В это время в дверь аппаратной стали стучать:

— Эй, Комиссарова, открой немедленно! Слышишь, что говорю! Открой сейчас же!

— Подожди! — попросила Ксюха у ломившегося в дверь звукорежиссёра.

— С ума сошла! Что значит — подожди! Что за безобразие ты творишь во время прямого эфира! Ксюха, открой немедленно, что происходит? Почему тишина в прямом эфире, что у вас тут творится?

— Открою, когда сочту нужным.

— Что это значит? Я не понял. О какой тишине он говорит? — спросил Костя.

— Это значит, что эфира не было, Костя.

— Как это?

— Я выключила эфирную кнопку, — просто сказала Ксюха.

— И… с какого момента? С какого момента ты выключила эфир? — спросил потрясённый Костя.

Как только ты произнёс свою фамилию, — призналась Ксюха.

— Но почему ты выключила эфир?

— Потому что после такого эфира тебя, Костя, точно посадят. И ты даже не успеешь поговорить с Катей. И лично попросить у неё прощения. Лично, Костя, лично, а не из аппаратной радиостанции! Вот ты знаешь, что с ней происходило в последние дни? Знаешь ли ты о том, что Катя твоя лежала в больнице?

— Как в больнице? — побледнел Костя. — А почему ты мне ничего не сказала?
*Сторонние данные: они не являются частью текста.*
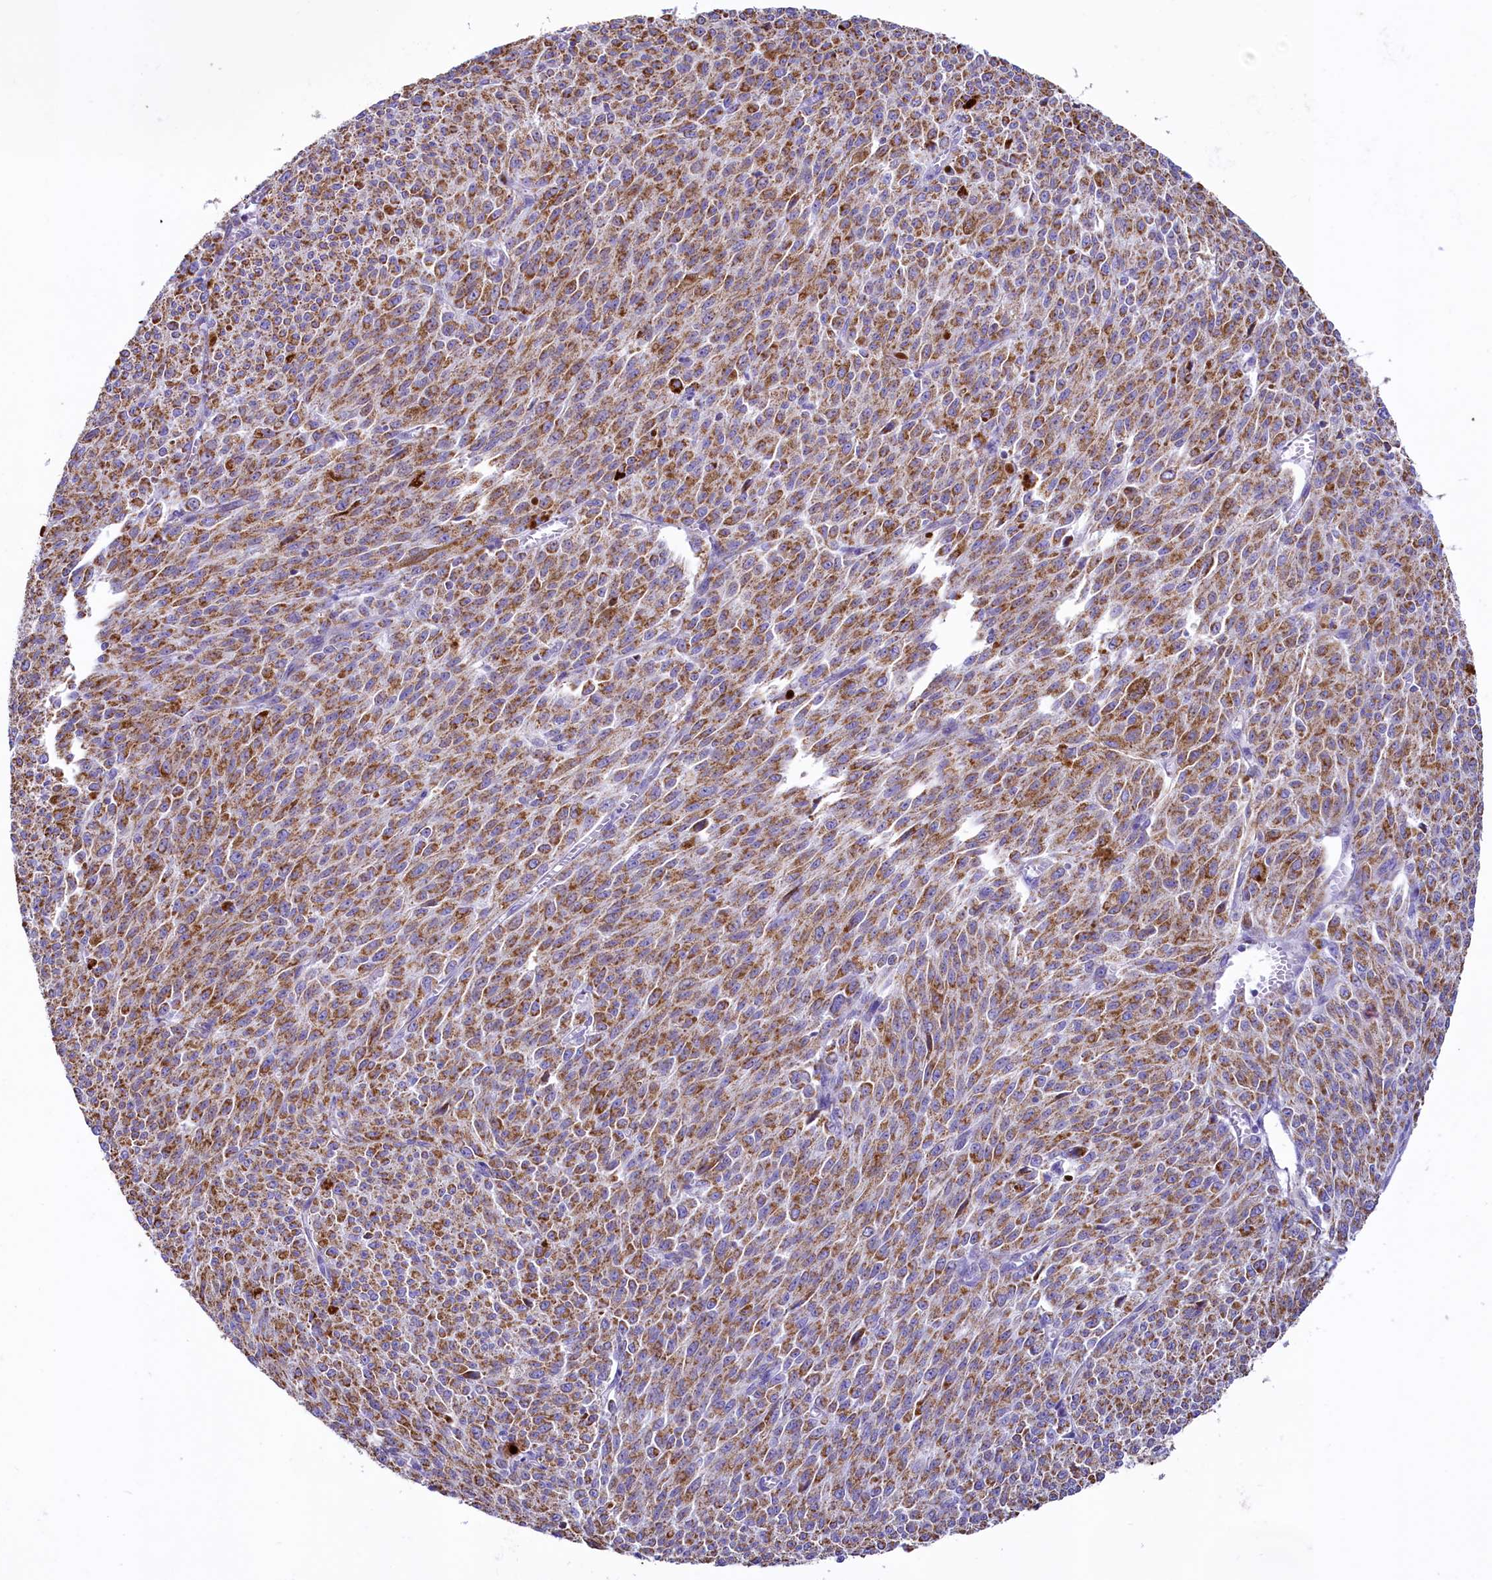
{"staining": {"intensity": "moderate", "quantity": ">75%", "location": "cytoplasmic/membranous"}, "tissue": "melanoma", "cell_type": "Tumor cells", "image_type": "cancer", "snomed": [{"axis": "morphology", "description": "Malignant melanoma, NOS"}, {"axis": "topography", "description": "Skin"}], "caption": "Malignant melanoma stained with immunohistochemistry reveals moderate cytoplasmic/membranous expression in about >75% of tumor cells.", "gene": "IDH3A", "patient": {"sex": "female", "age": 52}}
— А когда бы я успела сказать? — возмутилась Ксюха. — Ты ворвался за пять минут до эфира и ничего не хотел слушать…

— Так что мне делать?

— Иди лучше к Кате, раз ты такой смелый. Иди и всё ей расскажи! А тут — нечего геройствовать на публику! И вообще, не позорь девушку, которой противопоказаны волнения!

— Да, да, конечно… А сейчас, где Катя? В больнице? Я немедленно иду! — Костя двинулся к двери.
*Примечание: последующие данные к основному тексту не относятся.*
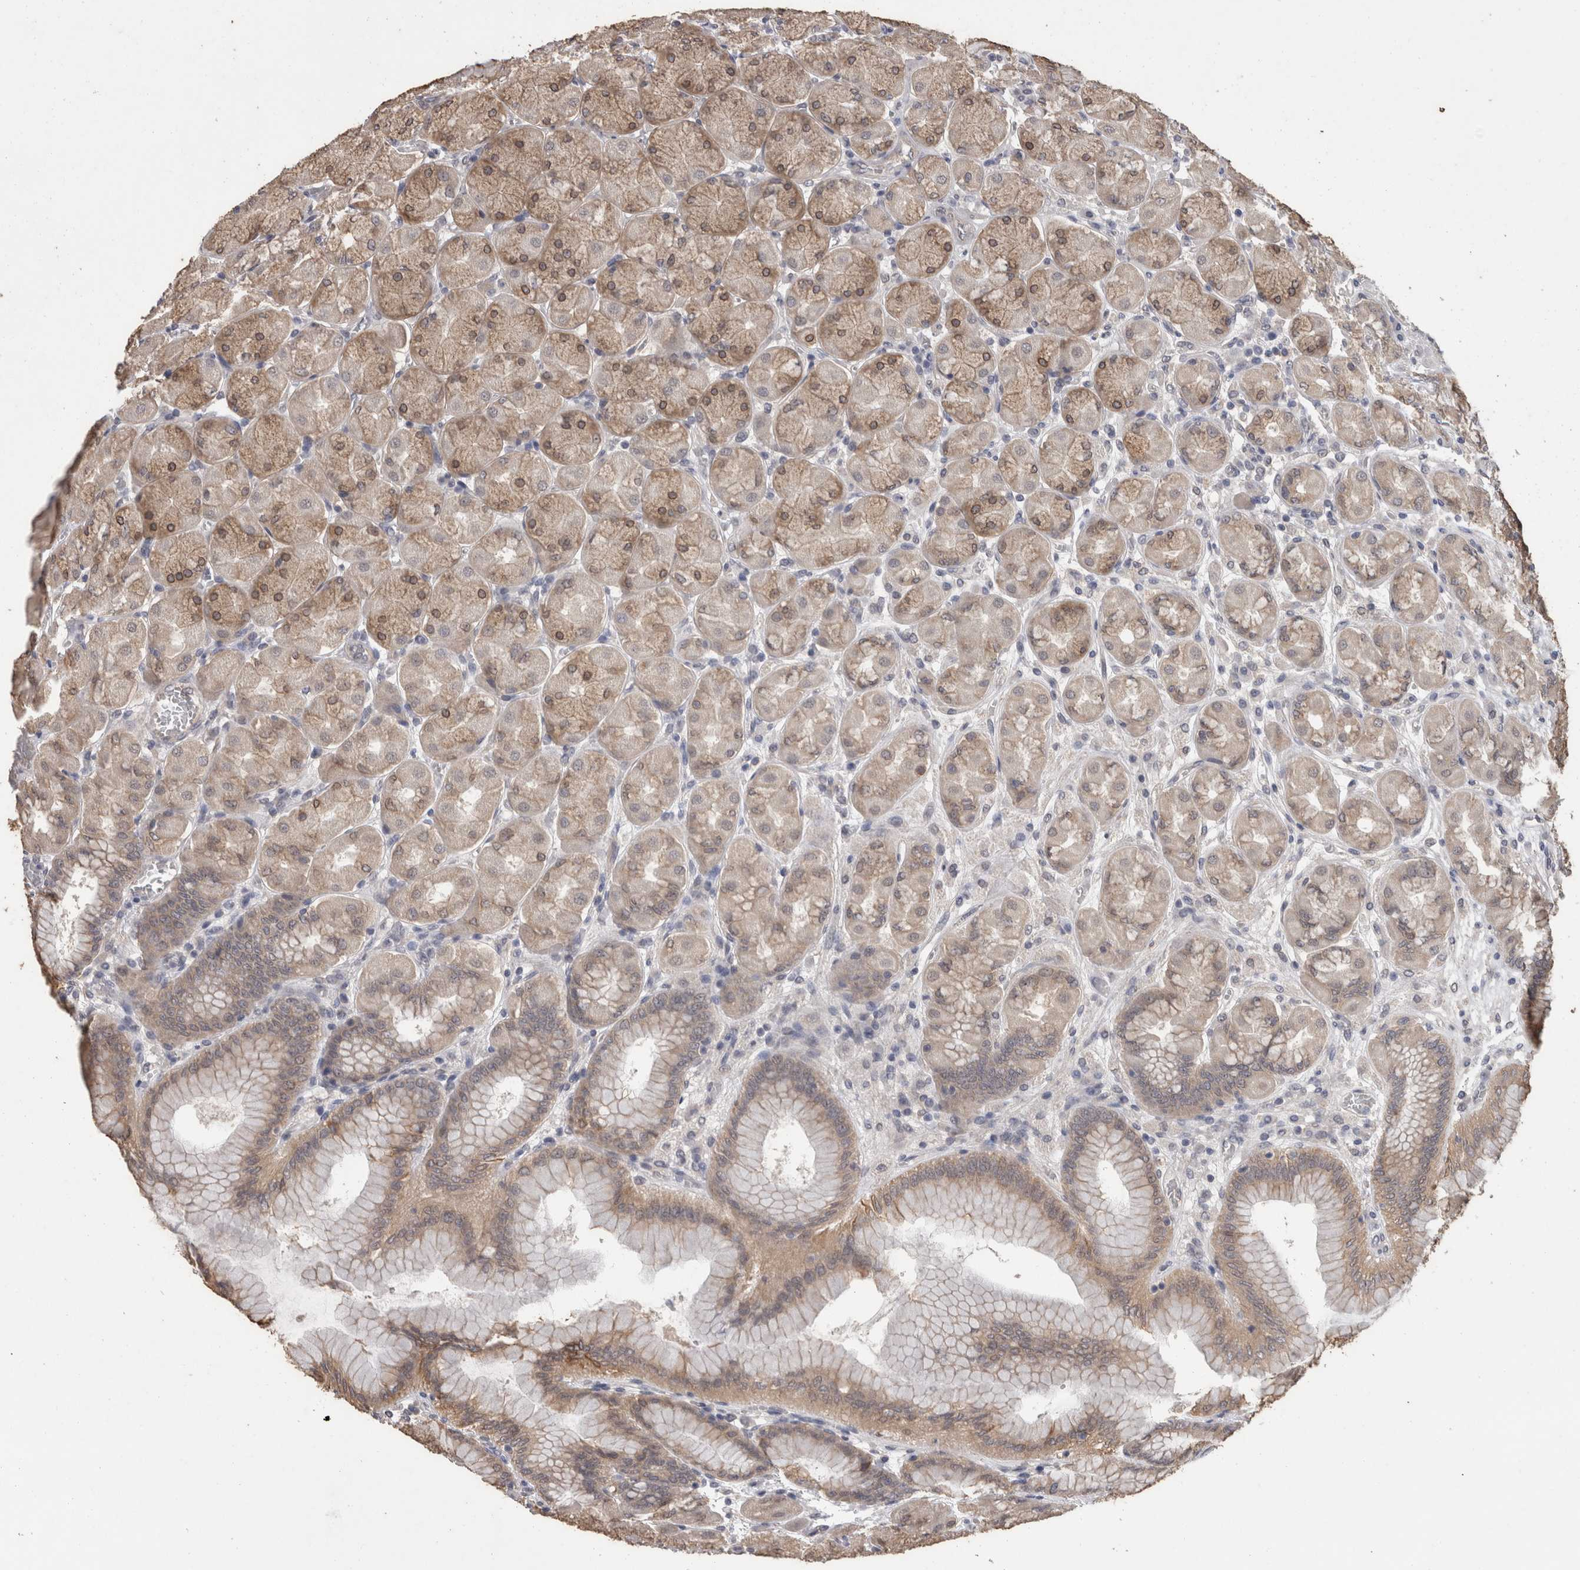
{"staining": {"intensity": "moderate", "quantity": "25%-75%", "location": "cytoplasmic/membranous,nuclear"}, "tissue": "stomach", "cell_type": "Glandular cells", "image_type": "normal", "snomed": [{"axis": "morphology", "description": "Normal tissue, NOS"}, {"axis": "topography", "description": "Stomach, upper"}], "caption": "The micrograph demonstrates a brown stain indicating the presence of a protein in the cytoplasmic/membranous,nuclear of glandular cells in stomach.", "gene": "FHOD3", "patient": {"sex": "female", "age": 56}}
— Нет, она, скорее всего, уже у себя дома. Но я должна тебя ещё кое о чём предупредить.

— Говори, — замер Костя.

— Ради ребёнка, и, насколько я знаю, фиктивно, она вышла замуж за другого.

— Как? За кого?

— За твоего брата.

Костя подумал и сказал:

— А может быть, я и не пойду к ней теперь. Зачем замужнюю женщину беспокоить…

В этот момент разъярённый звукорежиссёр сломал-таки замок и ворвался в аппаратную. Ксюха приготовилась к нагоняю.


Катя была безумно рада быть дома, а не в ненавистной больнице. Она просидела всё утро одна и, когда пришла Таисия, бросилась к ней так, будто долго её не видела.

— Мамочка! Как я рада тебя видеть!

— Я тоже рада. Но почему ты кидаешься на меня так, словно мы сто лет не виделись? Вы что, поссорились с Лёшей?

— Нет, у нас всё нормально. Но я по тебе скучала. Может, тебе чайку налить?

— Спасибо, не хочу. Лучше расскажи, как себя чувствуешь. У тебя ничего не болело?

— Нет. Мне кажется, я совсем поправилась.

Таисия присела на диван и заметила стоящий рядом с ним чемодан и стопку сложенного постельного белья.

— Это что, Лёшины вещи? Почему они стоят здесь? — спросила Таисия.

— Просто вчера мы не успели их разложить. Надо будет выделить ему какой-нибудь шкафчик в гостиной.

— А почему не в твоей комнате? — насторожилась Таисия.

— Ну, сегодня он спал на диване, — доложила дочь. — Так что будет лучше, если его вещи будут храниться в этой же комнате.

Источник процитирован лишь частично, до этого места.